- **Assignment**:
For the entries that follow, tally the lines holding the string "size". Give the total and nothing else.
Given records Block Start
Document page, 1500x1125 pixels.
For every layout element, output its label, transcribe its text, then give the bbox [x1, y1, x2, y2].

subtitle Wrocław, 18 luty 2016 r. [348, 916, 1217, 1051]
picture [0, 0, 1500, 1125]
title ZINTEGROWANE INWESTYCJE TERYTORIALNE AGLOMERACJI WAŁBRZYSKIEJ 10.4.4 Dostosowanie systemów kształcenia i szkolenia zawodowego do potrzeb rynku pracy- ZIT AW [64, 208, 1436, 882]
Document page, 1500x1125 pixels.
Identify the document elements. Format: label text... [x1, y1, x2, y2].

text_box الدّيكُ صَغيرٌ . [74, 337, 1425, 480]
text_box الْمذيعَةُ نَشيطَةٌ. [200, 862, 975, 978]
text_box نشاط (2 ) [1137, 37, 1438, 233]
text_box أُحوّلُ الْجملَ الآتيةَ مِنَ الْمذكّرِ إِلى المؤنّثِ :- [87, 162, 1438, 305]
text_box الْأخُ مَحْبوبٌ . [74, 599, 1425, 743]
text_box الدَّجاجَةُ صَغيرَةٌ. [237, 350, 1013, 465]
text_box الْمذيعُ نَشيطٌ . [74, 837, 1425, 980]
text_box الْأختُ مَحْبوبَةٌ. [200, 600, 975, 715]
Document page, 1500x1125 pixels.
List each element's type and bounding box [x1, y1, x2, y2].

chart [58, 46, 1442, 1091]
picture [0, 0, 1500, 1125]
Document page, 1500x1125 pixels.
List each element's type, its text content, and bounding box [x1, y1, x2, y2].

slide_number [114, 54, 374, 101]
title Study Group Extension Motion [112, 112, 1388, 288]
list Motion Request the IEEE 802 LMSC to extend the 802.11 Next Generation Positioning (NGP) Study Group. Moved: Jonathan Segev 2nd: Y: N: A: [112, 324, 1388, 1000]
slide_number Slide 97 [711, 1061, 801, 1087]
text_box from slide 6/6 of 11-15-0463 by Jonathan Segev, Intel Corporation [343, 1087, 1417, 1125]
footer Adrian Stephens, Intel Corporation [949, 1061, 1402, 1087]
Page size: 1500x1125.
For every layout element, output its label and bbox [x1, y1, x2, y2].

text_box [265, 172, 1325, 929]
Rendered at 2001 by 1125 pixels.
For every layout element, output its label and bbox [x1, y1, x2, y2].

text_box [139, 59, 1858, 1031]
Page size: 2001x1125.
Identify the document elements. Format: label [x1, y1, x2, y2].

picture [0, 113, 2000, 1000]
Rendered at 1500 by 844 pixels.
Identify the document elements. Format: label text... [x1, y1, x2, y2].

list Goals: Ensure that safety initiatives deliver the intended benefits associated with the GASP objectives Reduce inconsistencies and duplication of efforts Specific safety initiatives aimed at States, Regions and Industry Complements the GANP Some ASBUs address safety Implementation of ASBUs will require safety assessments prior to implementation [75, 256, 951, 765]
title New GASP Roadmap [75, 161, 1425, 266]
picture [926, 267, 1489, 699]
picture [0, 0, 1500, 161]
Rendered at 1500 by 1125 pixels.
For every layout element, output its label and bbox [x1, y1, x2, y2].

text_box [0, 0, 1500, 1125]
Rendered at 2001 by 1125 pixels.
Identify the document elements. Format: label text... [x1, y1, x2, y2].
Given records Block End
- **Response to this task**:
2